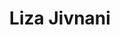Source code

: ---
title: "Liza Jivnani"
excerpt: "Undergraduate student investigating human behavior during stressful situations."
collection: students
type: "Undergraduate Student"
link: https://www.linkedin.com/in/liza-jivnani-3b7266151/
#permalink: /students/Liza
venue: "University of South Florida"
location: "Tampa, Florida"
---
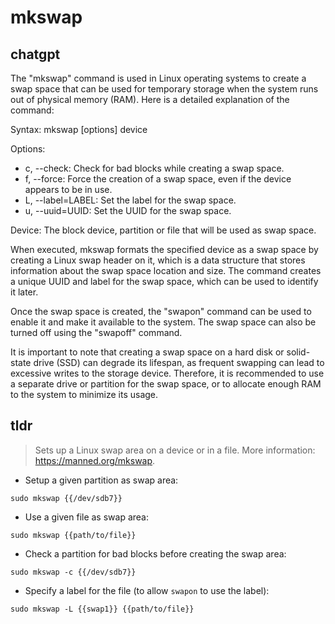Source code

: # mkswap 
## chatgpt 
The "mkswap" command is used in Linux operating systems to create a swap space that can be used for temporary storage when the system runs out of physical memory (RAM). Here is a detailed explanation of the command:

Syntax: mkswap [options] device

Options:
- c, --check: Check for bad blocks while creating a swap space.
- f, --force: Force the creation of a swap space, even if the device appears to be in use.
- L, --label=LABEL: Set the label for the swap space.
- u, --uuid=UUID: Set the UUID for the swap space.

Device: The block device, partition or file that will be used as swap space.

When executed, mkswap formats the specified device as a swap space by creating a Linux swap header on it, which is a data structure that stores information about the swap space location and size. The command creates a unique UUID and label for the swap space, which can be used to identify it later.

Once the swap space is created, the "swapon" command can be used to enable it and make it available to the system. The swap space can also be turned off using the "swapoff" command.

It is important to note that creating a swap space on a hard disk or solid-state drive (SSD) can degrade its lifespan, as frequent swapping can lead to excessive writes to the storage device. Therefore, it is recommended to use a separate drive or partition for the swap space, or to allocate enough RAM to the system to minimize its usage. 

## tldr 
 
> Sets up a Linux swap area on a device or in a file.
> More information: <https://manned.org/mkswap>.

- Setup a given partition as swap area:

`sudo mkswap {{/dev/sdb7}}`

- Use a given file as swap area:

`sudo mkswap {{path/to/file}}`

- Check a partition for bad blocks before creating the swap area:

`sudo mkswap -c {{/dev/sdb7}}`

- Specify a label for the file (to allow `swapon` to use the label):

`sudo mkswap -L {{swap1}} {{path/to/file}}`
* * *
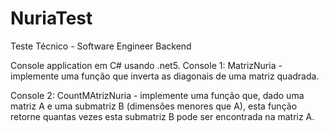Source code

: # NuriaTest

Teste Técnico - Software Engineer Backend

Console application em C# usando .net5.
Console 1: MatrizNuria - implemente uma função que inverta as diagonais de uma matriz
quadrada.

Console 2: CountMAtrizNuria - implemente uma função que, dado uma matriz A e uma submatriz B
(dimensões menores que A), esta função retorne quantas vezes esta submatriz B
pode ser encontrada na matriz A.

▸ **Task requirements**: I need every line from the material that contains the word "path".

▸ **Written answer**:
`sudo mkswap {{path/to/file}}`
`sudo mkswap -L {{swap1}} {{path/to/file}}`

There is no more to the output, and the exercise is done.